AVAILABLE DATA: Begin

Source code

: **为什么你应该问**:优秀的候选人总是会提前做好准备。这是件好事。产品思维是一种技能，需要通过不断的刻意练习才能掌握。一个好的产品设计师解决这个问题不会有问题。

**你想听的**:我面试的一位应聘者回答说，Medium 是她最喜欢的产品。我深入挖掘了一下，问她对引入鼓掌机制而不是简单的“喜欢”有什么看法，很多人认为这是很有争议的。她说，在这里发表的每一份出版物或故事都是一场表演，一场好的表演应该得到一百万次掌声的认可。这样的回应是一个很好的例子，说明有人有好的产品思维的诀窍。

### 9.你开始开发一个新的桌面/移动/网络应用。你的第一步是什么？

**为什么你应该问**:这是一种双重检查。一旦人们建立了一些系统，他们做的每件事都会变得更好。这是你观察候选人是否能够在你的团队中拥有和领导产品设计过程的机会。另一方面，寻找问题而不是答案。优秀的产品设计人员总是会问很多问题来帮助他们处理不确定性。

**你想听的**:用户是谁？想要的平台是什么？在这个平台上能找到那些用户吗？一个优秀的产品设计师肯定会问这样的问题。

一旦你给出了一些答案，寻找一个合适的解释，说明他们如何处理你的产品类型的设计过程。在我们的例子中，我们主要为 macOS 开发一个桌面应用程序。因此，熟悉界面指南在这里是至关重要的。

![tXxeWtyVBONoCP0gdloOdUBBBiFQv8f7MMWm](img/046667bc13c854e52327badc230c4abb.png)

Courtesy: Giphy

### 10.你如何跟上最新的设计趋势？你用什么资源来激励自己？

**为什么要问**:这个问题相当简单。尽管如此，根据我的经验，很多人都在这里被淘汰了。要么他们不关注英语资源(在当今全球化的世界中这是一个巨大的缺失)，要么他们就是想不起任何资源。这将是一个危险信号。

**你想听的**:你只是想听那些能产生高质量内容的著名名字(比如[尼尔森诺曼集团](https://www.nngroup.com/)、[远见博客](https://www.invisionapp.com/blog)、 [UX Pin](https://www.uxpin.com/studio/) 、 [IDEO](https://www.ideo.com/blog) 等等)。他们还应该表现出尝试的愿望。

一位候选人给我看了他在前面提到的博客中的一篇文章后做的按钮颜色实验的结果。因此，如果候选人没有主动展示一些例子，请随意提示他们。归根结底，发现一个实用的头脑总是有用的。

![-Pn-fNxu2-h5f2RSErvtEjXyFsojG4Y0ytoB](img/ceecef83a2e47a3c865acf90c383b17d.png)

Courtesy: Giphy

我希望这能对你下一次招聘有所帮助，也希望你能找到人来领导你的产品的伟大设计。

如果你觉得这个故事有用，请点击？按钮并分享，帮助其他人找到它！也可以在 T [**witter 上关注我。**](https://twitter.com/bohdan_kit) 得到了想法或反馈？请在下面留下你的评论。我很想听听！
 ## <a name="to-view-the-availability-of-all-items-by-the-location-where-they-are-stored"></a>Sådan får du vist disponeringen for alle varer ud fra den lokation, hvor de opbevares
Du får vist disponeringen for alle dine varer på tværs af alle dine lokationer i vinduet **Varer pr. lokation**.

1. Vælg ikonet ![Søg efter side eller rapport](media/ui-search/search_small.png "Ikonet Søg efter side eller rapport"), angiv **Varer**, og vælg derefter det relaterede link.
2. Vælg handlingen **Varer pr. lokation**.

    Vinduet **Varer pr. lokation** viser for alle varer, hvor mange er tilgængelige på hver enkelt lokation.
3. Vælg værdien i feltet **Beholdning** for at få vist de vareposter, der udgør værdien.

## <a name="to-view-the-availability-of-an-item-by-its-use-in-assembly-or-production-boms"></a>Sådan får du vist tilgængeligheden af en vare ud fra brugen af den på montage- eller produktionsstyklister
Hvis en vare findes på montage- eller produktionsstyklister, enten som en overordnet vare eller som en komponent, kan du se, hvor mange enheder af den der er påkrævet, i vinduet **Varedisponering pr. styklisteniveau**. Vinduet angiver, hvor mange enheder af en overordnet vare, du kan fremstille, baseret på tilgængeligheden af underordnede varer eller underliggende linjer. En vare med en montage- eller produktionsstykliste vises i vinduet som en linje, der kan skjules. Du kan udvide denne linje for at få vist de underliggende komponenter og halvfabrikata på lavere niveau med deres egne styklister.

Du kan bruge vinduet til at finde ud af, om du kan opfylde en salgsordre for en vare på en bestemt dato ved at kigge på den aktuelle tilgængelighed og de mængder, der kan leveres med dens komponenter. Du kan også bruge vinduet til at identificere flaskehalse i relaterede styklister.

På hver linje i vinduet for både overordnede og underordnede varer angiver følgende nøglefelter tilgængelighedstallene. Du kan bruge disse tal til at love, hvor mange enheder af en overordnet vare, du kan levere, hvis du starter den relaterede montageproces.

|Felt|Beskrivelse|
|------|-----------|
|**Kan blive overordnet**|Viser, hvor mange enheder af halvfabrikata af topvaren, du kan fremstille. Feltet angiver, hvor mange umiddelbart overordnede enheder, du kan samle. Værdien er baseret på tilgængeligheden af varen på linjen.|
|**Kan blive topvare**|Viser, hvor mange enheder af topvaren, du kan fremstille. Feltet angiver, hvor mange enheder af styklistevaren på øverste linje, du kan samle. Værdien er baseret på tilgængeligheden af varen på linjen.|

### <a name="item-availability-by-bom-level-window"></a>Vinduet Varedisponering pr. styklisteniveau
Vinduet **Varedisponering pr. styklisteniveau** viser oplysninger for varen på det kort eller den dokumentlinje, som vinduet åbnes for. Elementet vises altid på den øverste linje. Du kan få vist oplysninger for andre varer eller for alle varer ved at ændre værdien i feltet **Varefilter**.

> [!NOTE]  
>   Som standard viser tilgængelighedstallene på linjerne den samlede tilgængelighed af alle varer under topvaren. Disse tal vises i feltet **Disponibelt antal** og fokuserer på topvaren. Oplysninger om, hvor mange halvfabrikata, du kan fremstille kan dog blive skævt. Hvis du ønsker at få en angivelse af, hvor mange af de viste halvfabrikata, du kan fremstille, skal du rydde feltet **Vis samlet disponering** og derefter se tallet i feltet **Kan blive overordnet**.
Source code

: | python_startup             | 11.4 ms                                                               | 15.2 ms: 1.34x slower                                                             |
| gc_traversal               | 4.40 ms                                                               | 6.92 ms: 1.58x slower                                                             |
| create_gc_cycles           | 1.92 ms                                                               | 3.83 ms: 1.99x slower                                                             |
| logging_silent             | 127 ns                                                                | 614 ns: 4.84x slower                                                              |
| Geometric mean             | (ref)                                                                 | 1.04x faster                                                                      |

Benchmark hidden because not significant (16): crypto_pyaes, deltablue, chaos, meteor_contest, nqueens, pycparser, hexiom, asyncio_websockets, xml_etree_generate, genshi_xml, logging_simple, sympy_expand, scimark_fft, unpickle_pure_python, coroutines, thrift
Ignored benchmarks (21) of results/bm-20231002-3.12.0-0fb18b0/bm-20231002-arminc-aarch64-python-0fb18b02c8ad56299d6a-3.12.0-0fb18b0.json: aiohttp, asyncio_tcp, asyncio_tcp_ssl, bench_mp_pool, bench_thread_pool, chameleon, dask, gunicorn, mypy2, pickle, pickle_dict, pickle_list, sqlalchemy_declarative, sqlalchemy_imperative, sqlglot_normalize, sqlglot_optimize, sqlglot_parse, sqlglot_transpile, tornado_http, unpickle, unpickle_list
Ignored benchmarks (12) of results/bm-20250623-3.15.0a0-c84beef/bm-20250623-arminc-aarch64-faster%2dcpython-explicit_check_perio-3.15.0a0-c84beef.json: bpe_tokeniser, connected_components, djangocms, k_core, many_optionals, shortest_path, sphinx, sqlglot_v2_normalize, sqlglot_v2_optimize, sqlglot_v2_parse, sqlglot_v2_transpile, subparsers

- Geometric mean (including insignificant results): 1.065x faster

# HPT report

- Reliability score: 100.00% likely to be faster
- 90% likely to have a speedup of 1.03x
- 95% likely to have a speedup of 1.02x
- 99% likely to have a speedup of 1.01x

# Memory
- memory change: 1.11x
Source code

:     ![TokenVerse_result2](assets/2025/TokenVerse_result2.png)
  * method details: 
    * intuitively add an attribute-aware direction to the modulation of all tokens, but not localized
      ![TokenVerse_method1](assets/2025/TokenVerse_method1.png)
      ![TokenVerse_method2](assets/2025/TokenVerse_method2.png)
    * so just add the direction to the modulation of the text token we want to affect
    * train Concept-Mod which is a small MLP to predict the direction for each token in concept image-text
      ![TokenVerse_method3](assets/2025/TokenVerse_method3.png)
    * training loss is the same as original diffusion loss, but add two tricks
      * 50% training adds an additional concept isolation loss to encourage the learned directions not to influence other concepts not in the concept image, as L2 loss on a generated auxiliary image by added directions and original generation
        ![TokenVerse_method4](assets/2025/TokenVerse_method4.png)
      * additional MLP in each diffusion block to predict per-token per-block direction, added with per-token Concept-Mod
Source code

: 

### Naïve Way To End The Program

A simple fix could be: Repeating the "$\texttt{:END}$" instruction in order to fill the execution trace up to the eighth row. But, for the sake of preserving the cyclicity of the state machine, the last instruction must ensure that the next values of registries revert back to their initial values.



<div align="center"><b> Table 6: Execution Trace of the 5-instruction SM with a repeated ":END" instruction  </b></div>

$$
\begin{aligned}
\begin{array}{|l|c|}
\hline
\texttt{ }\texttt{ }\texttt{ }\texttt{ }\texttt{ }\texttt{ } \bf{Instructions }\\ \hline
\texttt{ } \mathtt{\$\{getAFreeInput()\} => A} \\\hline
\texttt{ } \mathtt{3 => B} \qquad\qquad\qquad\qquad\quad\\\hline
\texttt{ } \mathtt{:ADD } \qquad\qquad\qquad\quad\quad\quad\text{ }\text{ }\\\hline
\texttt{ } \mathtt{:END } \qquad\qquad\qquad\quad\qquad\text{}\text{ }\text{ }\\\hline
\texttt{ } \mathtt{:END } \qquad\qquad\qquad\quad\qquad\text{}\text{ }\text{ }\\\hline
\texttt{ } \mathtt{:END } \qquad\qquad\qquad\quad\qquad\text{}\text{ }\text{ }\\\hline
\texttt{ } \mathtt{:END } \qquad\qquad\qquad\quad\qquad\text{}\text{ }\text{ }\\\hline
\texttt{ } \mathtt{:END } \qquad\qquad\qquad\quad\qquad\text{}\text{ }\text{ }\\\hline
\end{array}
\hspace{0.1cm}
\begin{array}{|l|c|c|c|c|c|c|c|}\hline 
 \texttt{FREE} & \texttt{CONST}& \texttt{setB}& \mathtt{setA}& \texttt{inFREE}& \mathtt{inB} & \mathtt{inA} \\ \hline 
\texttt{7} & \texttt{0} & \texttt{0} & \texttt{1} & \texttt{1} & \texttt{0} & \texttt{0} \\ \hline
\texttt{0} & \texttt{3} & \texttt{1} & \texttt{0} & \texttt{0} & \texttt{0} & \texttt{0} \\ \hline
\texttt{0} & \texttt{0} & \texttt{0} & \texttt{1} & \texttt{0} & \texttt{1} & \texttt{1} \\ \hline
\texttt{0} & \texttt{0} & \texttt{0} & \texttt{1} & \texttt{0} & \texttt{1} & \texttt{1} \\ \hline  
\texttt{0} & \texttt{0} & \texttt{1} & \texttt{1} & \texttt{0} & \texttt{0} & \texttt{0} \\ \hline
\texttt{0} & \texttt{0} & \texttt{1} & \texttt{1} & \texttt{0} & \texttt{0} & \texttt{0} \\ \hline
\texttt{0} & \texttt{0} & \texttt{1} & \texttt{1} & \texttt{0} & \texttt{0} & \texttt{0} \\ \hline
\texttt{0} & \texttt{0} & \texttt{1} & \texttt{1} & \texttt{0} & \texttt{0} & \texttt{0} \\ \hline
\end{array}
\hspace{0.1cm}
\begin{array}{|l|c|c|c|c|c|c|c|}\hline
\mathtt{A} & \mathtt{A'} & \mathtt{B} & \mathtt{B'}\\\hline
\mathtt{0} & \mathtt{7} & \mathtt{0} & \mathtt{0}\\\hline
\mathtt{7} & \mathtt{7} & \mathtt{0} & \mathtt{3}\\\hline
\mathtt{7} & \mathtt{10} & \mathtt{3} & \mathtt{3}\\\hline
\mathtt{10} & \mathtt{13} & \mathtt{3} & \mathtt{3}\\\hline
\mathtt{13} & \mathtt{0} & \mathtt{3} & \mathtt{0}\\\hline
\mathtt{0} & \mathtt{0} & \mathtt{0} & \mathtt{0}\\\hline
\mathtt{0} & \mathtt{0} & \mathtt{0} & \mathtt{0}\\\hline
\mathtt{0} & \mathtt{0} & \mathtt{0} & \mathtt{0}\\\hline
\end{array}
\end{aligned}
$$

AVAILABLE DATA: End

WRITTEN TASK » Of the lines above, output exactly those from the line bearing "3.83 ms: 1.99x" through the line bearing "614 ns: 4.84x", inclusive.

THE COMPLETED TASK »
| create_gc_cycles           | 1.92 ms                                                               | 3.83 ms: 1.99x slower                                                             |
| logging_silent             | 127 ns                                                                | 614 ns: 4.84x slower                                                              |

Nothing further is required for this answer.